Traditional IRA Pros:
- Contributions may be tax-deductible in the year you contribute. This tax deduction is essentially a loan, and you are saying to Uncle Sam, “I will pay taxes on this money later rather than right now”.
- No income limits for contributions, making it available to most people, as long as you have earned income.
- Useful for those who expect to be in a lower tax bracket in retirement. Remember – while you may have less income in retirement, you may still be paying more in taxes if tax policy changes.
Traditional IRA Cons:
- Withdrawals are taxed as ordinary income, which could be a disadvantage if your tax rate rises in retirement.
- RMDs start at age 73, potentially requiring you to withdraw more than you want or need. You will have Uncle Sam as your silent partner throughout retirement and he could take a bigger piece of the pie every year.
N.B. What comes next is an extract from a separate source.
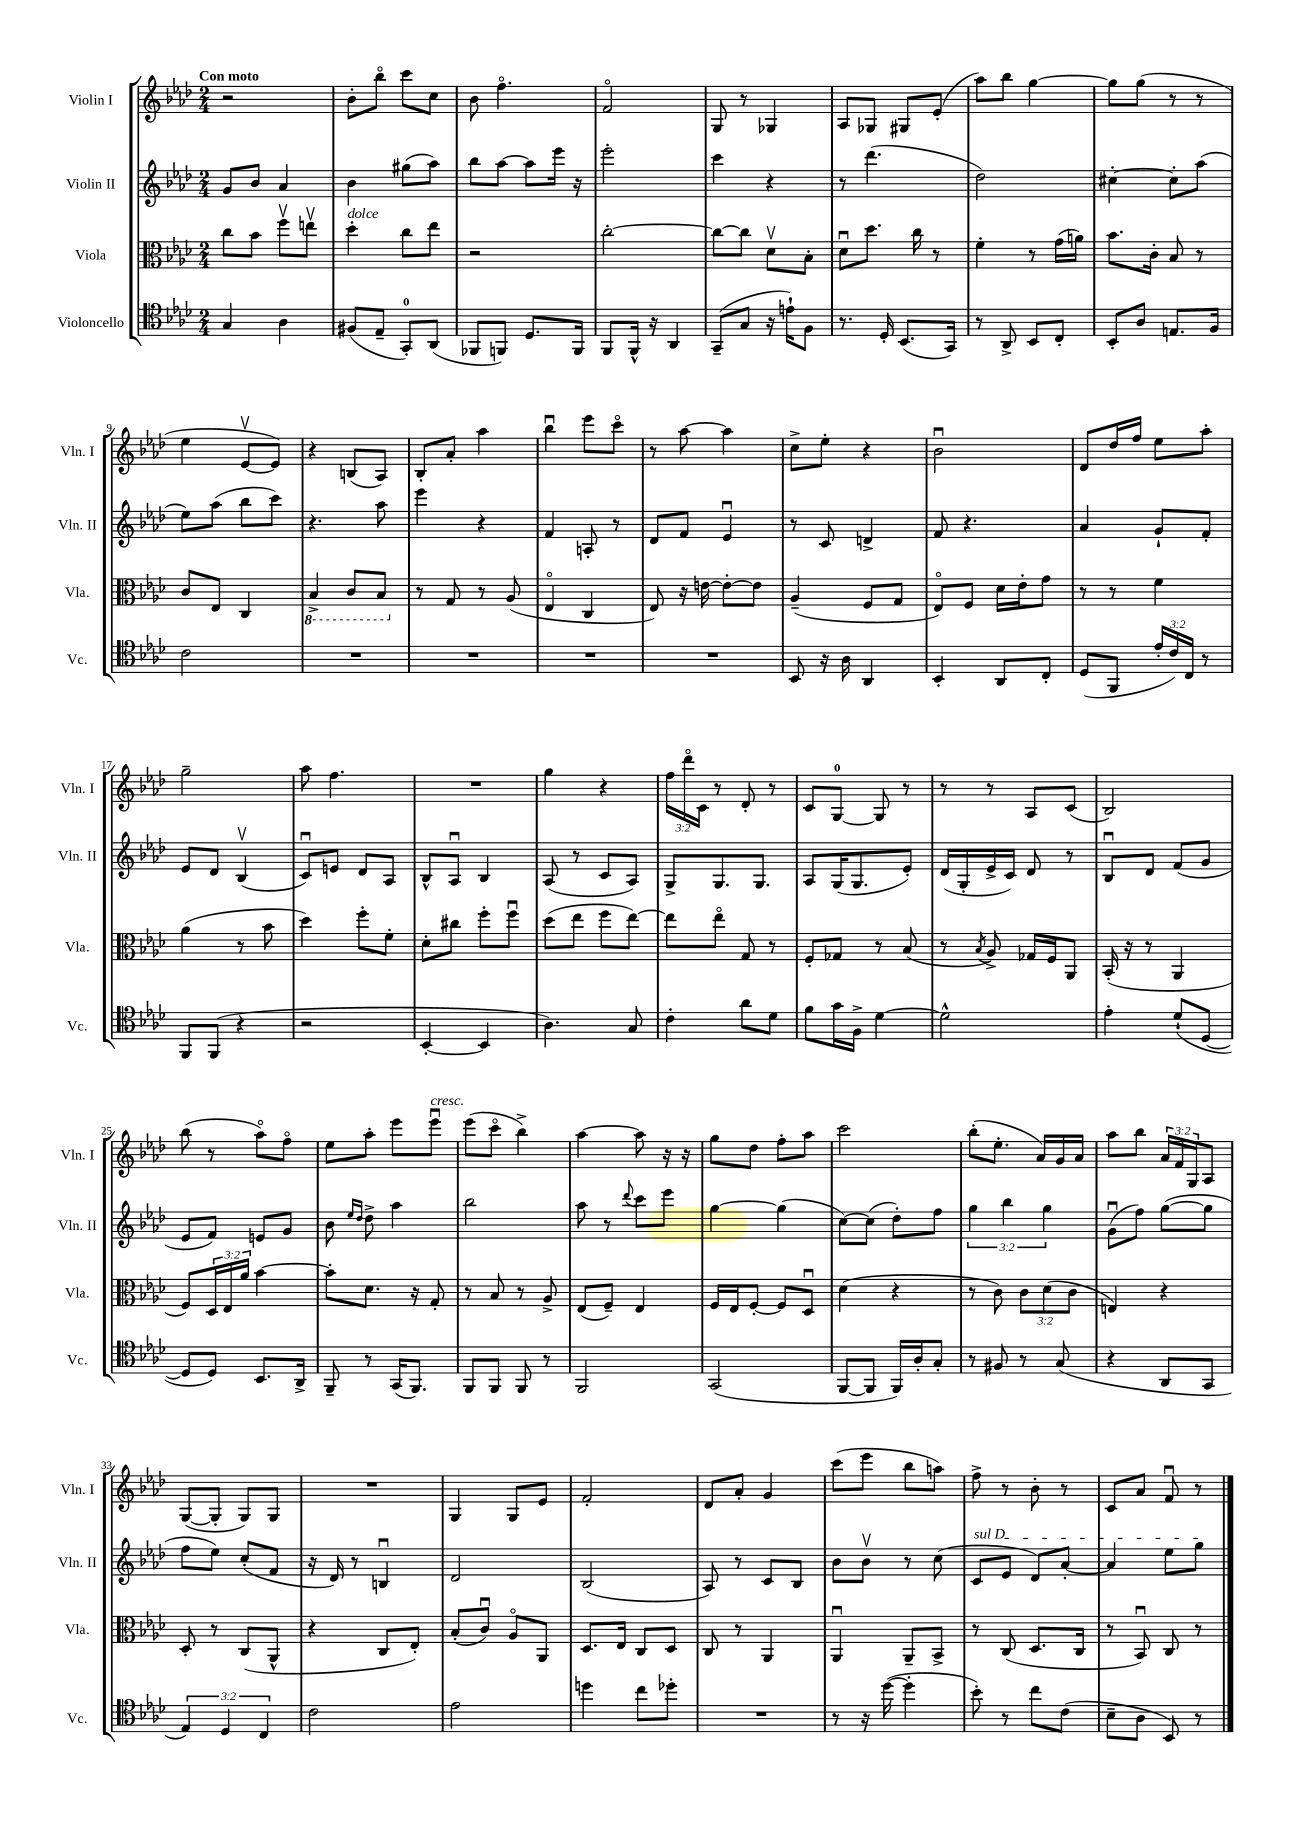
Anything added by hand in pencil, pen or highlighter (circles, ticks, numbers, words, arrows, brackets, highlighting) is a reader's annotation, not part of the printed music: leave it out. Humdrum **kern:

- Early withdrawals before age 59½ are subject to penalties. There is a 10% penalty for accessing any amount of your traditional IRA funds. Whether it’s your contributions or your growth, the 10% penalty will apply to any non-qualified distributions you make before age 59 1/2 . There are some exclusions to this rule where you can take a qualified distribution before age 59 ½ and not be subjected to the 10% penalty. Make sure you know before taking a distribution!
Which One Should You Choose:
Choosing between a Roth IRA and a Traditional IRA depends on several factors:
- Current Tax Situation vs. Future Tax Situation: If you believe your tax rate will be higher in retirement, a Roth IRA may be more beneficial. If you anticipate a lower tax rate in retirement, a Traditional IRA might be the better choice. Keep in mind – there is no guarantee your taxes will be lower in retirement even though you potentially have less income. Marginal tax brackets can go higher or lower without any warning – so plan accordingly! More often than not, we recommend maxing out your Roth IRA if you can. Exploring other options such as a backdoor Roth IRA contribution as well can be just as beneficial. We recommend asking a Financial Advisor for help with this.
- Flexibility: If you need access to your contributions before retirement or want to avoid RMDs, the Roth IRA offers more flexibility.
- Tax Deductions: If you’re looking for an immediate tax break and don’t mind paying taxes later, a Traditional IRA could be the way to go.
Both the Traditional and Roth IRA have their place in retirement planning. Some people even choose to invest in both types to diversify their tax exposure in retirement. If you choose to do both, keep in mind your total contribution limit is still $7,000 ($8,000 if 50 or older). It’s always a good idea to consult with a financial advisor to help you make the right decision for your retirement strategy.
Planting the correct seeds as early as possible will result in the best long-term crops and retirement success.
By understanding the core differences between Roth and Traditional IRAs, you can make a more informed decision about which one will help you achieve your long-term financial goals.